▶ **STORED DATA**:
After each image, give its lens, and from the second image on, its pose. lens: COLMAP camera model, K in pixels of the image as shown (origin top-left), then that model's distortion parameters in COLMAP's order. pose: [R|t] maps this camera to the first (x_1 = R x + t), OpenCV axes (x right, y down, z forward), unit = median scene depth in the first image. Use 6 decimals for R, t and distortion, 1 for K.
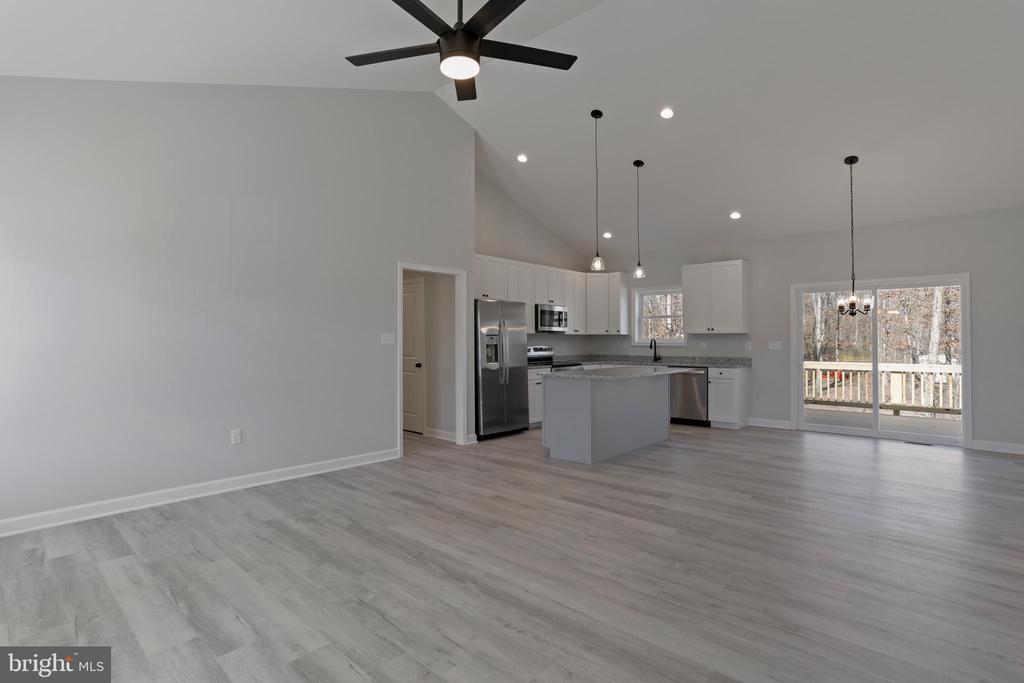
lens RADIAL K [[496.9, 0, 502.4], [0, 496.9, 333.7], [0, 0, 1]] dist [-0.071386, 0.042574]
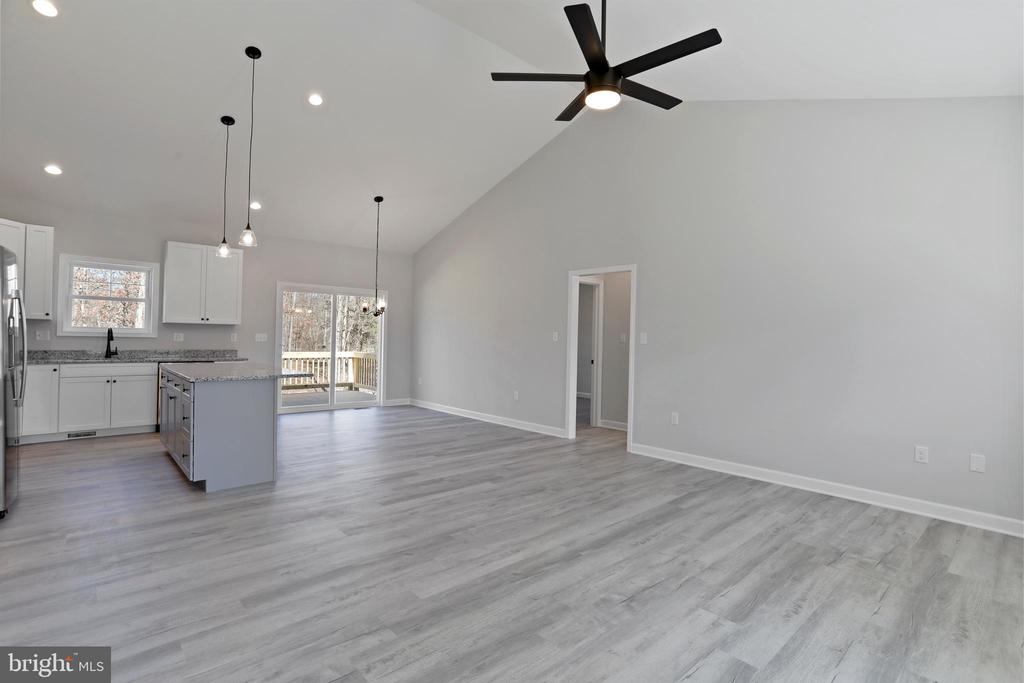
lens RADIAL K [[496.9, 0, 502.4], [0, 496.9, 333.7], [0, 0, 1]] dist [-0.071386, 0.042574]
pose [[0.100602, 0.008757, 0.994888, -0.901395], [-0.031773, 0.999480, -0.005584, 0.011928], [-0.994419, -0.031048, 0.100828, 0.803001]]
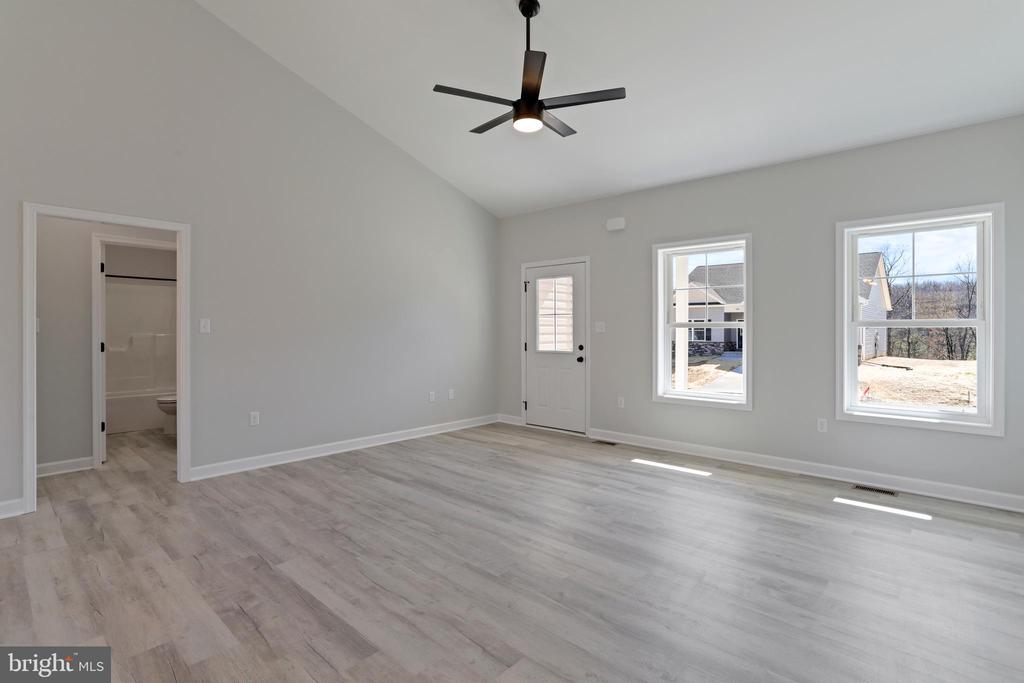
lens RADIAL K [[496.9, 0, 502.4], [0, 496.9, 333.7], [0, 0, 1]] dist [-0.071386, 0.042574]
pose [[-0.999984, -0.001082, -0.005565, -0.006545], [-0.001064, 0.999994, -0.003182, 0.023583], [0.005568, -0.003176, -0.999979, 1.709845]]
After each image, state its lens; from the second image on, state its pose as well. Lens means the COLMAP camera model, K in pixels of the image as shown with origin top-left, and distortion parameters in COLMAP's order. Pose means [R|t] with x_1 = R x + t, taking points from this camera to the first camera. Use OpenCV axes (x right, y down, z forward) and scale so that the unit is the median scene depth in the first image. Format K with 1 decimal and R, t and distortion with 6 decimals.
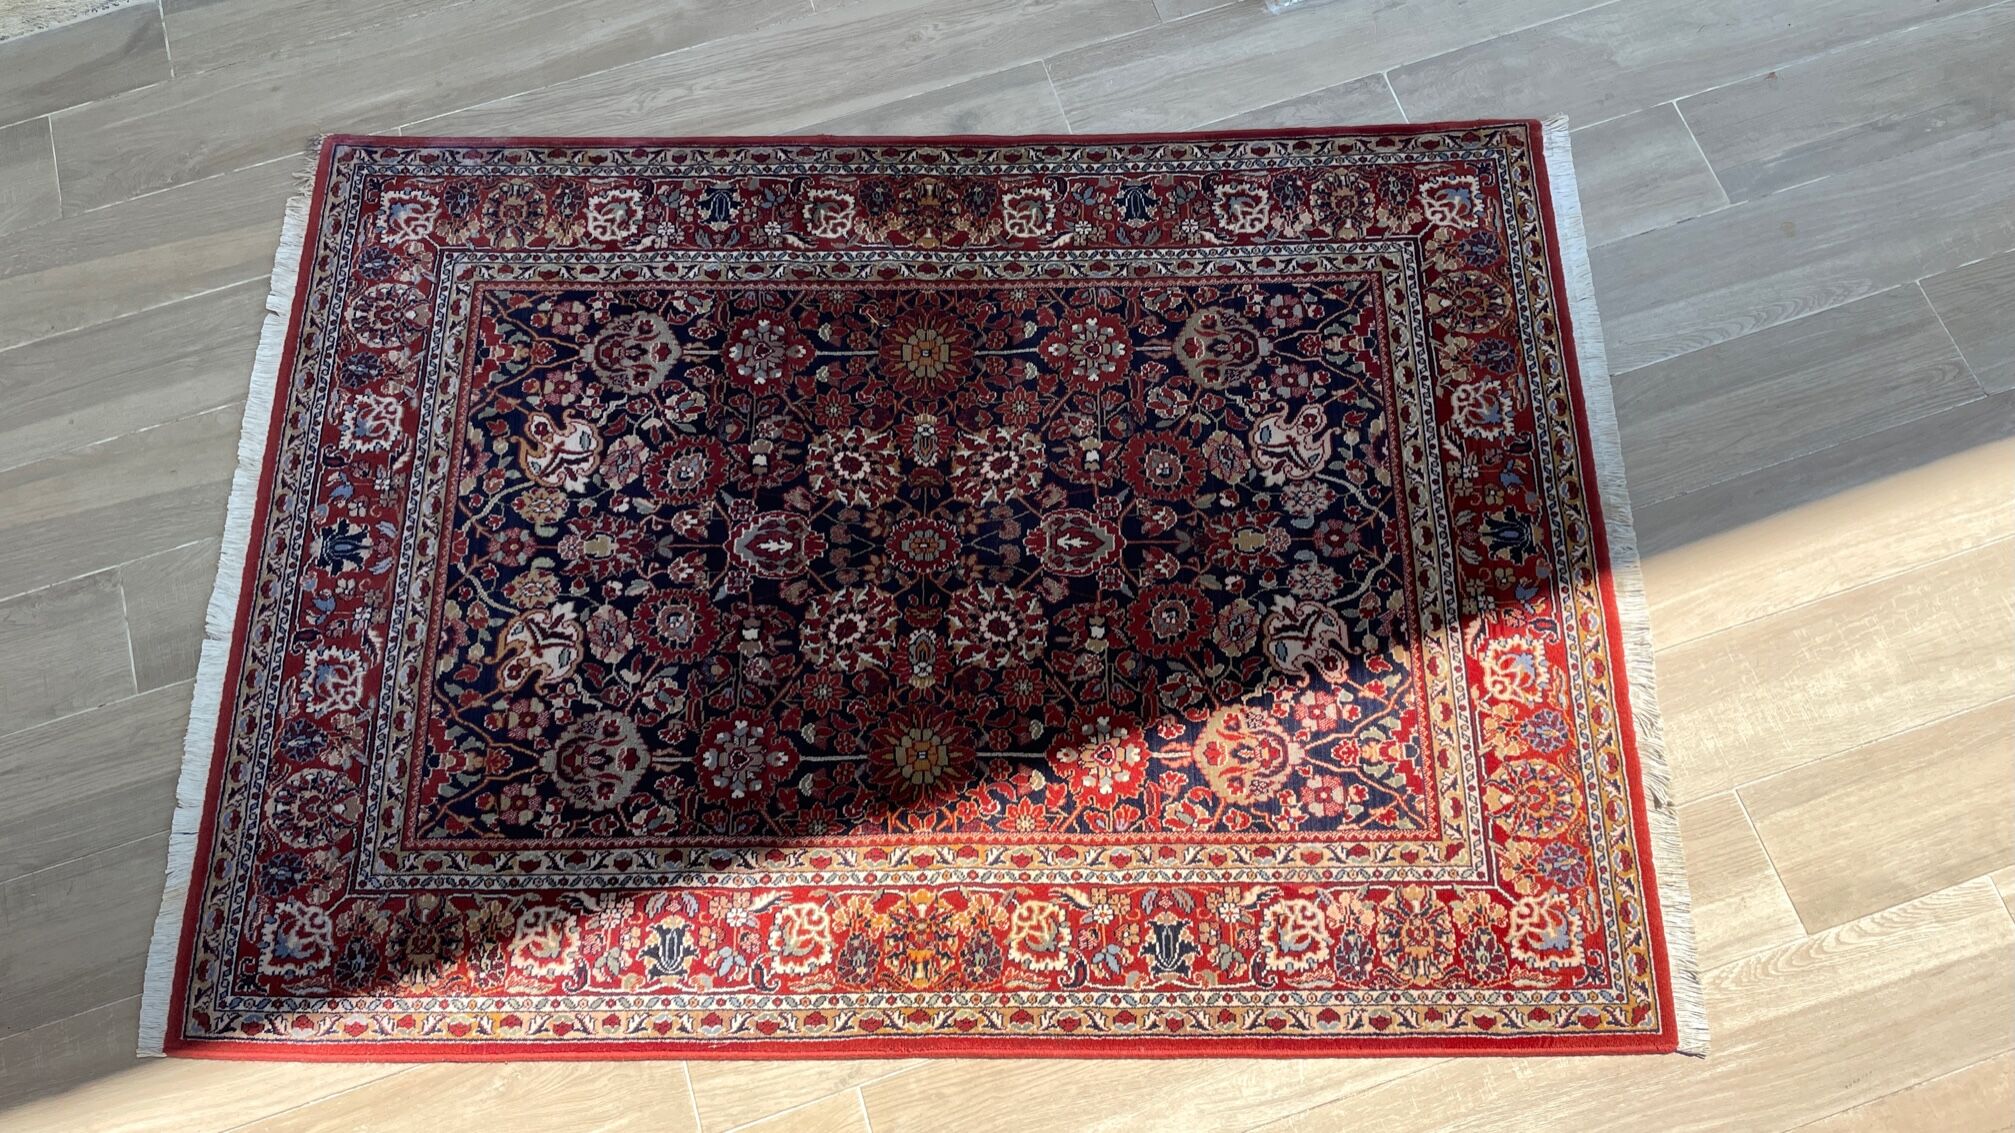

▶ **ASSIGNMENT**:
Rewrite every line in the rows above as a numbered list, skipping any blank lines. Omit the pictures from your list.

▶ **EXERCISE ANSWER**:
1. After each image, give its lens, and from the second image on, its pose. lens: COLMAP camera model, K in pixels of the image as shown (origin top-left), then that model's distortion parameters in COLMAP's order. pose: [R|t] maps this camera to the first (x_1 = R x + t), OpenCV axes (x right, y down, z forward), unit = median scene depth in the first image. Use 6 decimals for R, t and distortion, 1 for K.
2. lens RADIAL K [[496.9, 0, 502.4], [0, 496.9, 333.7], [0, 0, 1]] dist [-0.071386, 0.042574]
3. lens RADIAL K [[496.9, 0, 502.4], [0, 496.9, 333.7], [0, 0, 1]] dist [-0.071386, 0.042574]
4. pose [[0.100602, 0.008757, 0.994888, -0.901395], [-0.031773, 0.999480, -0.005584, 0.011928], [-0.994419, -0.031048, 0.100828, 0.803001]]
5. lens RADIAL K [[496.9, 0, 502.4], [0, 496.9, 333.7], [0, 0, 1]] dist [-0.071386, 0.042574]
6. pose [[-0.999984, -0.001082, -0.005565, -0.006545], [-0.001064, 0.999994, -0.003182, 0.023583], [0.005568, -0.003176, -0.999979, 1.709845]]
7. After each image, state its lens; from the second image on, state its pose as well. Lens means the COLMAP camera model, K in pixels of the image as shown with origin top-left, and distortion parameters in COLMAP's order. Pose means [R|t] with x_1 = R x + t, taking points from this camera to the first camera. Use OpenCV axes (x right, y down, z forward) and scale so that the unit is the median scene depth in the first image. Format K with 1 decimal and R, t and distortion with 6 decimals.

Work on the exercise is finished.